Wim Vanroose, 9/4/2002

Introduction

The matrix exponential of an operator acting on a vector is an important problem in mathematics, physics and engineering. Many problems are reduced to an ODE of the form

d v(t)/dt = A v(t)

with v(t) a time dependent vector and A a linear operator. The solution v(t) is subject to certain initial conditions.
The solution of this equation can be formally written as

v(t) = Exp ( t A ) v_0.

So, calculating the matrix exponential will provide use with the solution.

For small t << 1 , approximations like Pade or Crank-Nicholson of the exponential work really good. Problem is that for the application that I am interested in, the matrix A is a huge sparse matrix and the Pade or similar approximation only work for small matrices.

Since, the matrix A is sparse, the exponential can be calculated based on the Lanczos algorithm. By applying A multiple time to the initial state v, and using a gramm-schmidt like procedure, the Lanczos algorithm creates an orthogonal basis for the vector space

Span(v_0, Av_0, AA v_0, ...., )

The operation of the matrix exponential on v is then calculated in this subspace. This is possible since the representation of A in this limited subspace is again a small matrix. And the exponential of that small matrix can be calculated with the conventional Pade approximation .

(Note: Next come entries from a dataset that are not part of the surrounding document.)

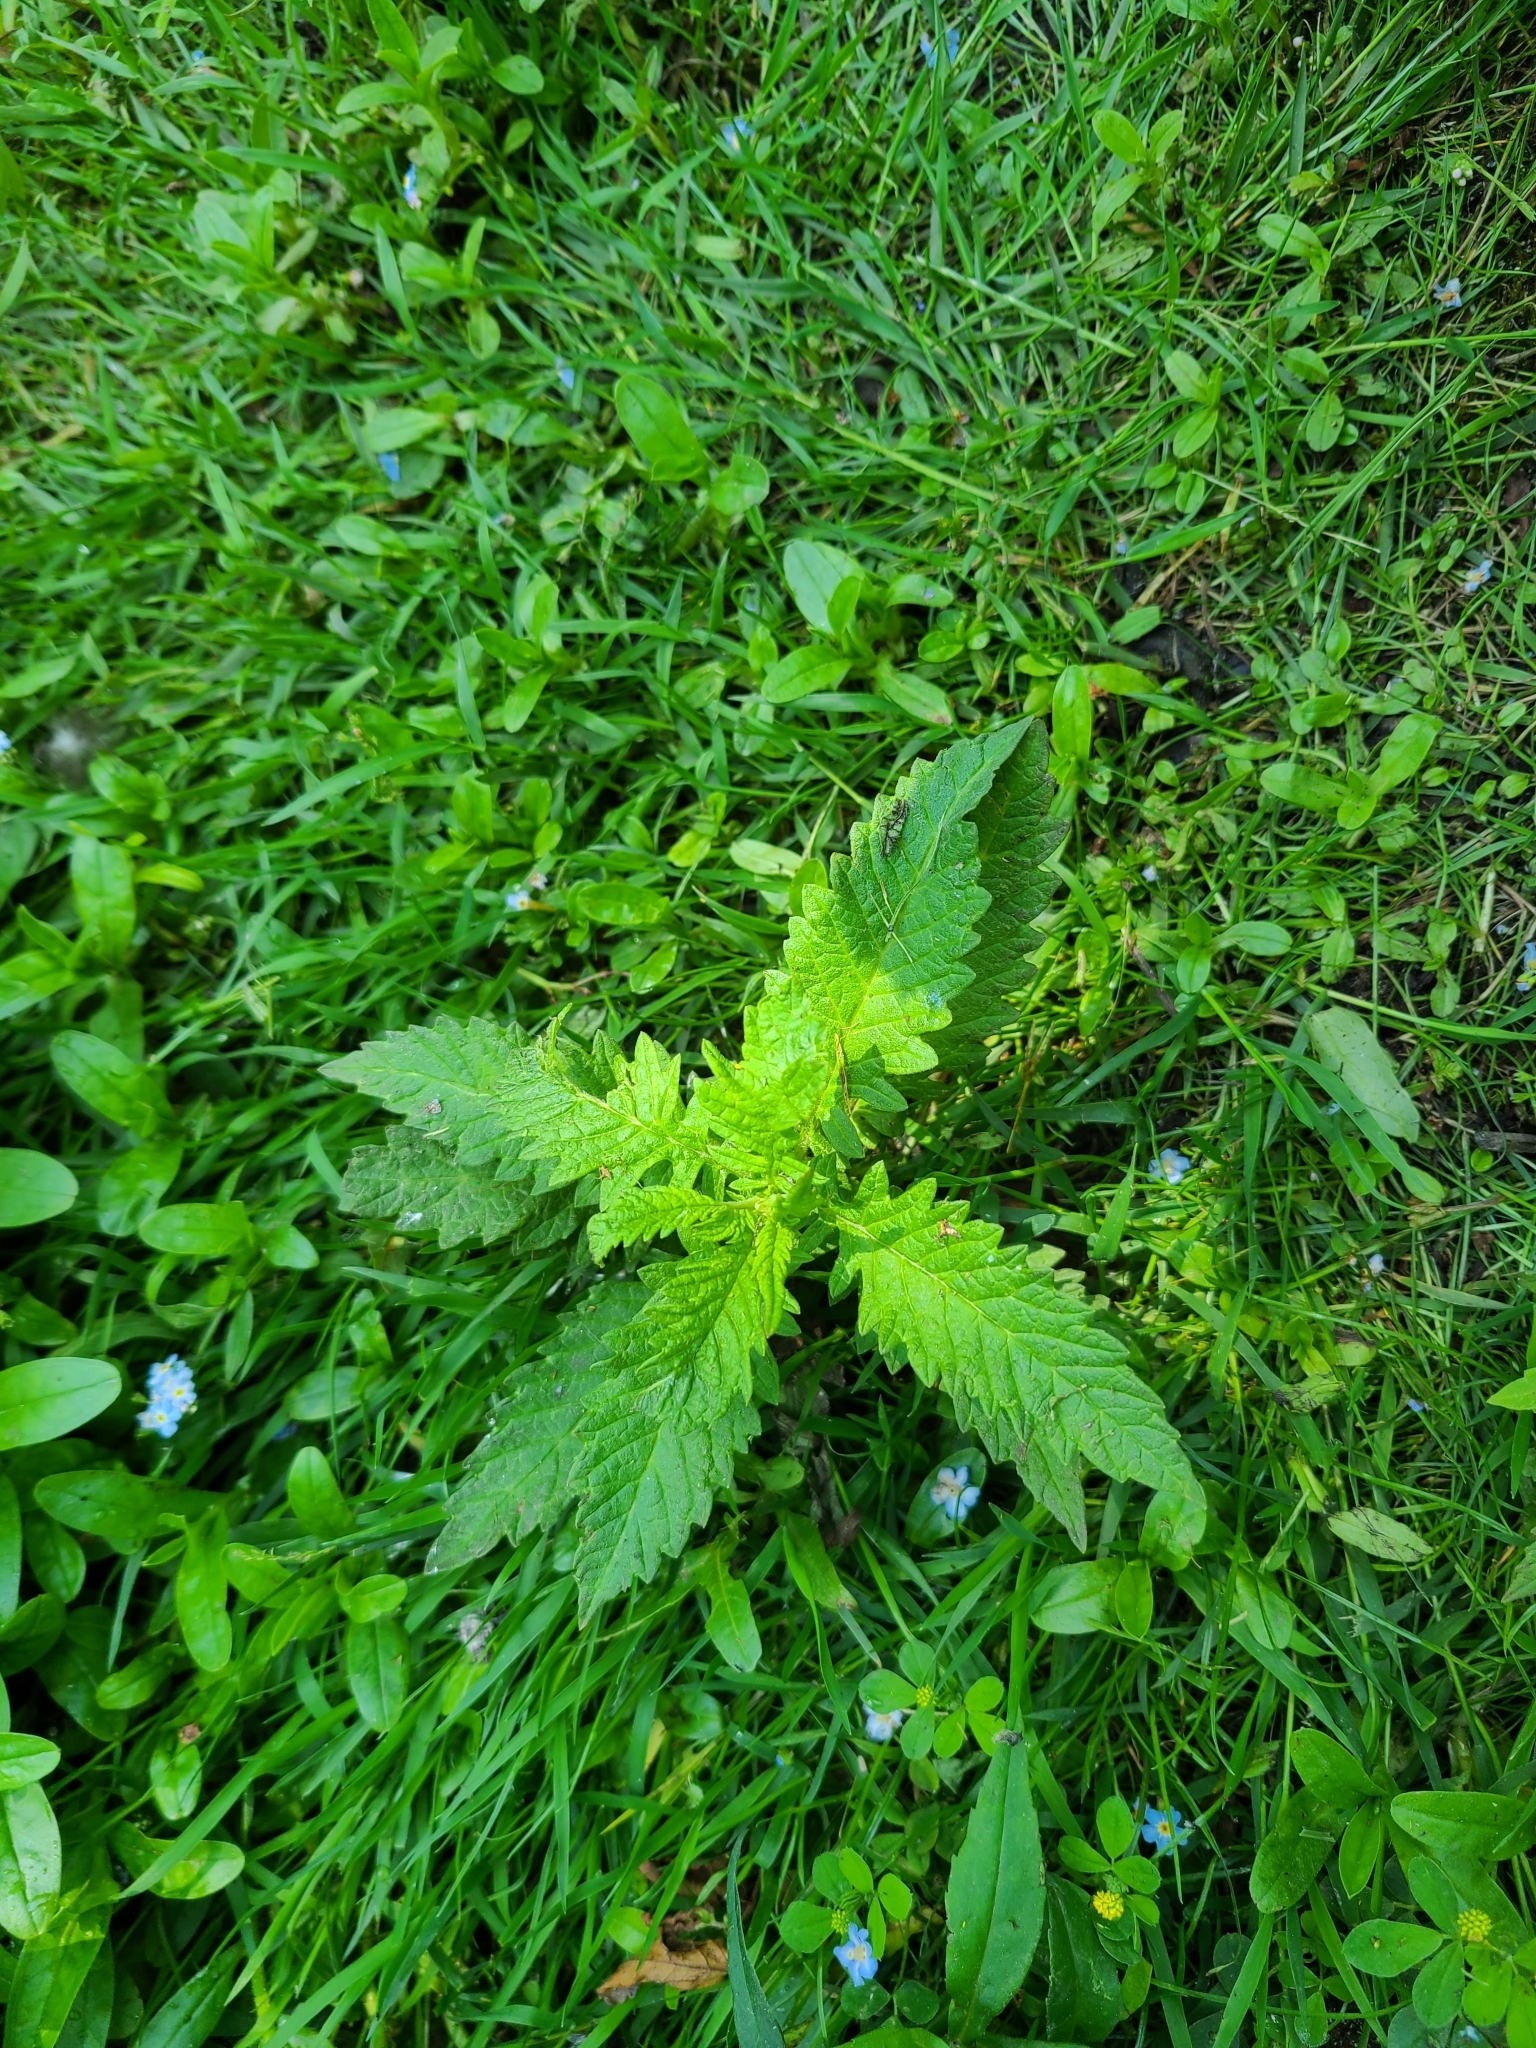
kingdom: Plantae
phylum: Tracheophyta
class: Magnoliopsida
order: Lamiales
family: Lamiaceae
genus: Lycopus
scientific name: Lycopus europaeus
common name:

The code of this procedure is pretty easy: you essential have to write a matrix-vector product routine that implement the application of A on vector v. I have this code running on a single processor machine.

Application: sparse matrix-vector multiplication

So in order to rewrite a the matrix exponential on a parallel machine I need to calculate the Matrix-vector product in parallel. Therefore, the application that I am interested in is how do I organise sparse matrix-vector multiplication. Its obvious that this is not the first application that relies heavily on this multiplication.

Because the matrix is sparse it looks very difficult to find the optimal way of programming the matrix-vector product, since it depends critically on the distribution of non-zero elements.

We dont want to use the generalisation of the uniprocesser BLAS routine dgemv. For example PLAPACK has the call PLA_dgemv or SCALAPACK has PSgemv. These routines are optimized for dense matrices and don't take advantage of the nonzero elements in the matrix A. In addition in our application A is so big that we never want to contstruct it. We prefer an construction on-the-fly when we calculate the matrix product.

I've found some recent papers on this problem and it seems that the result depend one the distribution of of the non-zero elements in matrix A

Toledo: Discusses how to avoid cache misses, blocking and reordering loops. The best option depends on the structure of the sparse matrix.
Eun Jin Im and Yelick: discuss the matrix-vector product on a SMP machine. Conclusions for different types of matrices.

Conclusion

At first sight, no information can be given on the peak performance and the scalability without considering the structure of the sparse matrix.